道祖神 6
「それ、どうなってるんだ? なんかお前の作りが良くなってってるが」
ヒラツメは、最初は風化した雨ざらしの古代の石像みたいで、なんとなく顔が分かるくらいだったのが、今では動き出しても不自然じゃないくらい生命感に溢れている。肌が石でできた小っこい女の子にしか見えない。可愛らしいんだけど、目だけが人間の目なんで、不気味だ。
「何言ってんのよ。作りが良くなってるんじゃなくて、元に戻りそうになってるのよ。アンタがしつこく結界を通ろうとしたから弱くなってきてるのよ」
「えっ、まじか。俺のせいか。それなら、もしかして、何もしなくても、もうすぐその封印って解けるのか?」
「そうね。んー、あと大体10年くらいで解けるかも。森や草が減ると私の力は弱まっていくから」
なんか、なんとも言えないな。
「そっか、封印が解けるのも、俺たち人間が自然を破壊してってるからか……」
見るからに山の裾は開拓されていた。人間が破壊した自然で、人間が自然からしっぺ返しを食らう。自業自得だ。本当の破壊神は人間なのかもしれないな。

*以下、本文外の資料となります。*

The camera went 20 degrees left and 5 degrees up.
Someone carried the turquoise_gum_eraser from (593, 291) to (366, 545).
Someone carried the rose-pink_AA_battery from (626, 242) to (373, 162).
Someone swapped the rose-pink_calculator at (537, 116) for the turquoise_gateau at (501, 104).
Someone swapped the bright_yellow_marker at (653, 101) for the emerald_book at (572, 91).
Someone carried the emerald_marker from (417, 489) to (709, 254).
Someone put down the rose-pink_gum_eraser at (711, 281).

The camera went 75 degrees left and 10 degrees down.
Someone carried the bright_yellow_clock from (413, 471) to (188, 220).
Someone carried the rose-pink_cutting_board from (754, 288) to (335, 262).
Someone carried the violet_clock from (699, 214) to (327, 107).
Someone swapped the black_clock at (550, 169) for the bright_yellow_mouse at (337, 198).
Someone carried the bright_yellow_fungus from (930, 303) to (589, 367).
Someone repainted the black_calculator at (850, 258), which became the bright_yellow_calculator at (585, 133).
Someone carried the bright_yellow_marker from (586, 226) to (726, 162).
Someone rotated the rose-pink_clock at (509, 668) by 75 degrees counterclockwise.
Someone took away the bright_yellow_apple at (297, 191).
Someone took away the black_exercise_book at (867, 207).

「えっ、違うわよ。スライムがモシャモシャ草木を食べてるから、あたしの力が減ってるのよ」
「えっ」
なんか変な勘違いしてたみたいで、顔が熱くなる。恥ずかしいなー。
「ん、そう言えば、お前の声が普通に聞こえてるな。さっきまではなんか変な感じだったのに」
「あ、それね、さっきの ごっつんこでアンタと心を繋いだのよ。これでいつでもアンタと話せるわ」
「なんだそりゃ、新手の呪いか?」
女の子の声がし続けるって、ヤバくないか? いろいろ。
「ちがうわよ。よーく考えて。私の言葉ってずっとここに居たにしてはナウいでしょ。それは、こうやって、どうにか騙して額をつけて、人と心を繋いで勉強してきたのよ」
「今、お前、騙してって言ったよな。もしかして、破壊神の話も嘘だったのか?」
「違うわよ。騙してってって言葉は悪いけど、そうそう人間って石像と頭をくっつけたりしないのよ。アンタだってそういう事してる人見た事ないでしょ」
そりゃそうだ。そんな人見た事ないし、しようとも思わない。なんで僕はノリでやっちまったんだろう……

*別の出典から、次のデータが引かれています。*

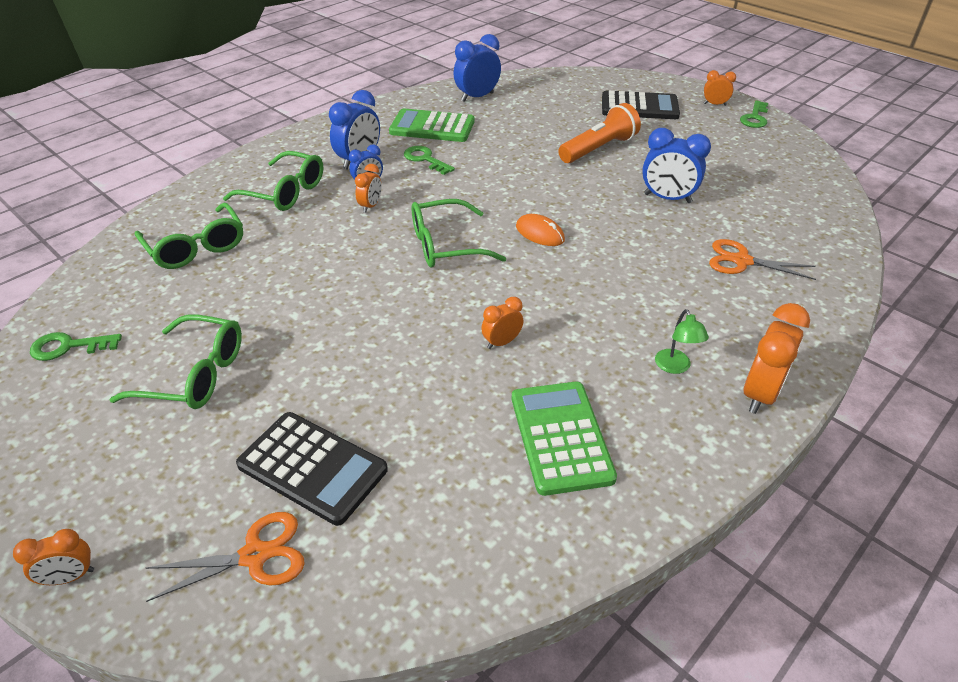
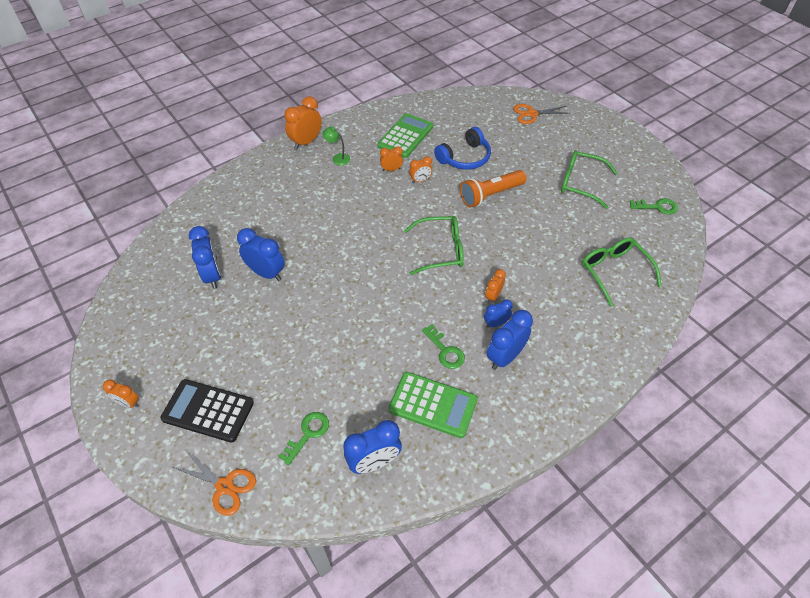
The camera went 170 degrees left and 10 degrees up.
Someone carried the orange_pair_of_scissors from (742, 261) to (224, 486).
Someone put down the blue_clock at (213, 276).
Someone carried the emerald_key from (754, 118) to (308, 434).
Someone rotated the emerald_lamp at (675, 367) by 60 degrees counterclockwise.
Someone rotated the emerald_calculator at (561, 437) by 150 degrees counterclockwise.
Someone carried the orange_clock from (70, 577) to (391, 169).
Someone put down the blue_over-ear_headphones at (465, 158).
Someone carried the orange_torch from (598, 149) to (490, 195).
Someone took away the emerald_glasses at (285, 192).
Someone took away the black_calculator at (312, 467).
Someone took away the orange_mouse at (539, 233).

「だから、なだめすかして私の知識や力を与えるって言って、心を繋いだあとは、やっぱり無理でしたーって謝って来たのよ。一回繋いだら、10年くらいしか持たないから意外に大変なのよ」
いかん、ツッコミ所が多すぎる。
「10年もお前の声を聴き続けないといかん訳か?」
まあ、ジブルに頼んだらなんとかなりそうだけど。
「無理無理、魔道士とか神官とかでも解除できないわ。私のこれは、強い祝福だから」
「お前、今、心を読んだな」
「当たり前じゃない。繋がってるんだから。大丈夫、私は温厚な神だから、アンタがどんな趣味を持っててもドン引きしないわ」
「ドン引きするような趣味は持ってないわ!」
「大丈夫よ。破壊神をぶっ倒してくれたなら、私はここから動けるから、すぐにリンクを解除してあげるから」
これは困った。破壊神とか他人事と思ってたけど、やっつけないと、コイツにずっと憑依されたままだ。